[Records from a data source]
------------------------------------
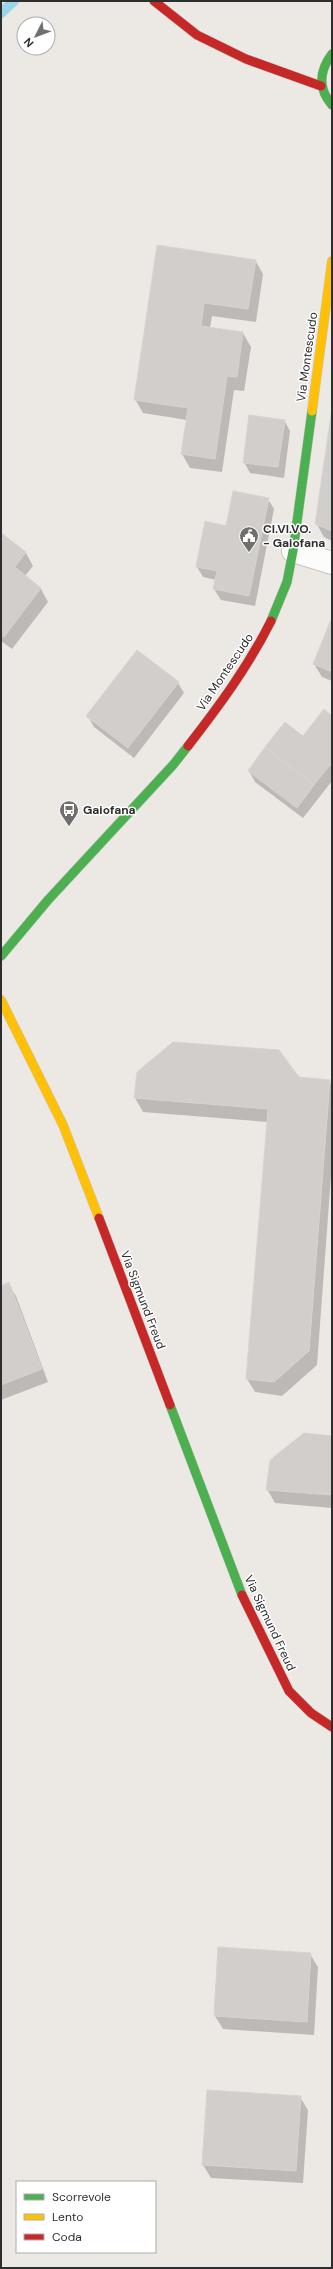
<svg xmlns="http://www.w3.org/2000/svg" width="333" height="2269" font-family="'DM Sans',sans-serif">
	<rect width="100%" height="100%" fill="#ece8e4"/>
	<path fill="#0003" d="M158 246 255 260 263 274 256 322 212 316 210 328 243 333 251 347 244 391 234 390 222 472 190 468 182 454 187 420 143 413 135 399Z
		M332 415V541L324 537 316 523Z
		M284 420 290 431 284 478 250 473 244 462Z
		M268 499 274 509 255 606 221 600 214 589 216 580 203 577 197 567Z
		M1 534 26 553 33 566 25 576 41 589 48 602 12 649 1 641Z
		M332 620V681L322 677 314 664Z
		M178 683 184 693 134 758 94 727 88 716Z
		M332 717V781L303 818 255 782 249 771Z
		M138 1072 299 1078 329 1081 332 1086V1163L317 1365 282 1396 255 1392 247 1379 268 1122 143 1112 135 1098Z
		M8 1284 16 1296 48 1382 1 1400V1287Z
		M332 1437V1508L275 1503 267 1489Z
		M310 1954 318 1967 314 2035 223 2029 215 2016Z
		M300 2097 308 2110 303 2183 211 2178 203 2165Z"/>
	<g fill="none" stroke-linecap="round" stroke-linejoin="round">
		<path stroke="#99d6ec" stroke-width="10" d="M1 13 14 1"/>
	</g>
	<path fill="#d1cecb" stroke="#d7d4d0" d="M157 245 256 260 248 309 204 303 201 326 243 332 237 377 227 376 215 459 181 454 188 408 134 400Z
		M332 408V531L315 524Z
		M249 415 285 420 278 467 243 463Z
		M233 491 269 498 249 596 213 589 217 571 196 567 205 521 226 526Z
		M1 533 26 552 15 567 41 588 4 637 1 635Z
		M332 617V672L313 664Z
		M137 650 179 682 128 748 86 716Z
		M324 709 332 716V767L330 765 314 785 265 747 285 722 303 736Z
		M265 747 314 785 297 808 248 771Z
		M173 1042 279 1050 299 1077 330 1080 309 1351 274 1382 246 1379 268 1109 134 1098 137 1072Z
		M9 1282 42 1369 1 1385V1286Z
		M304 1433 332 1436V1495L266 1490 270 1460Z
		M218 1947 311 1953 307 2022 214 2016Z
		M207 2090 301 2096 296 2171 202 2165Z"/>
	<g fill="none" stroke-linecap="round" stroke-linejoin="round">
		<defs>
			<path id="street" d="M293 551 332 563"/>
			<path id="fast" d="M332 54C319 71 318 89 332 105
				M271 621 287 582 293 551 312 411
				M1 956 48 900 173 765 188 746
				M170 1405 242 1595"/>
			<path id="slow" d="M312 411 332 261
				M1 1000 63 1125 99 1218"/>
			<path id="jam" d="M154 1 197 35 246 59 321 86
				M188 746C219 706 248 667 271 621
				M99 1218 170 1405
				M242 1595 289 1691 311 1713 332 1727"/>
		</defs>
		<use href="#street" stroke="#c5c4c5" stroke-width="24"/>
		<use href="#fast" stroke="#c5c4c5" stroke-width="10"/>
		<use href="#slow" stroke="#c5c4c5" stroke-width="10"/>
		<use href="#jam" stroke="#c5c4c5" stroke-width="10"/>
		<use href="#street" stroke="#fcfcfb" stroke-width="22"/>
		<use href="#fast" stroke="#4caf50" stroke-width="9"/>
		<use href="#slow" stroke="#ffc107" stroke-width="9"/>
		<use href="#jam" stroke="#c62828" stroke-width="9"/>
	</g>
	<defs>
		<symbol id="civic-pin" viewBox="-11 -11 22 30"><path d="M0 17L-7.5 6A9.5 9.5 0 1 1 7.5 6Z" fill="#706f6e" stroke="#fff"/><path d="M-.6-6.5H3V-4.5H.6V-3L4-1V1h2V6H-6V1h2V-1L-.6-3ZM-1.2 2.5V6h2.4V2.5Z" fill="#fff"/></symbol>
		<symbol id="bus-pin" viewBox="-11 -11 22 30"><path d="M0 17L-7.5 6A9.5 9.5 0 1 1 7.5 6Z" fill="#706f6e" stroke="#fff"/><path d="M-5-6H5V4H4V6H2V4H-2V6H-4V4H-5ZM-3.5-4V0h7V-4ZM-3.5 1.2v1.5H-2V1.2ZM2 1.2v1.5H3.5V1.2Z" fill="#fff"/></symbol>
	</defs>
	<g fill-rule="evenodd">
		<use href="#civic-pin" x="238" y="525" width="22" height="30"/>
		<use href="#bus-pin" x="58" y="799" width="22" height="30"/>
	</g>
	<g text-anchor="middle" stroke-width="3" stroke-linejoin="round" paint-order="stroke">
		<g font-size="12" fill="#2e2e2e" stroke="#fff">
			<text transform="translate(307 357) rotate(-82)" y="4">Via Montescudo</text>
			<text transform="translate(225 672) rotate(-56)" y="4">Via Montescudo</text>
			<text transform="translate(143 1300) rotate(69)" y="4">Via Sigmund Freud</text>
			<text transform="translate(270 1623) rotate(65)" y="4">Via Sigmund Freud</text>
		</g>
		<g font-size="12" font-weight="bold" fill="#2e2e2e" stroke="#fff" text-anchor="start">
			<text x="263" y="533">CI.VI.VO.<tspan x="263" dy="14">- Gaiofana</tspan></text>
			<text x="83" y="814">Gaiofana</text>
		</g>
	</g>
	<rect width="333" height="2269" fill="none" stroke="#2e2e2e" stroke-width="4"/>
	<rect x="16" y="2181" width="140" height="72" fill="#ffffff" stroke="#ababab"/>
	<rect x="24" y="2194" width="20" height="6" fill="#4caf50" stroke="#ababab"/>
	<text x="52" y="2201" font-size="12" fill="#2e2e2e">Scorrevole</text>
	<rect x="24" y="2214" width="20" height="6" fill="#ffc107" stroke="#ababab"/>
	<text x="52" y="2221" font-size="12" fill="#2e2e2e">Lento</text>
	<rect x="24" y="2234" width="20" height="6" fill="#c62828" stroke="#ababab"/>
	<text x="52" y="2241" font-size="12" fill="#2e2e2e">Coda</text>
	<g transform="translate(36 36) rotate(228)"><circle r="19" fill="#ffffff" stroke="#ababab"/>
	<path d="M0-3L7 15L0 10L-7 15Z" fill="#706f6e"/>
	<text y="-6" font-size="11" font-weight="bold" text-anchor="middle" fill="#2e2e2e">N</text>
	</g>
</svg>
------------------------------------
**Try it**
Where a line of the records holds the word "middle", copy that line.

**Response below**
	<g text-anchor="middle" stroke-width="3" stroke-linejoin="round" paint-order="stroke">
	<text y="-6" font-size="11" font-weight="bold" text-anchor="middle" fill="#2e2e2e">N</text>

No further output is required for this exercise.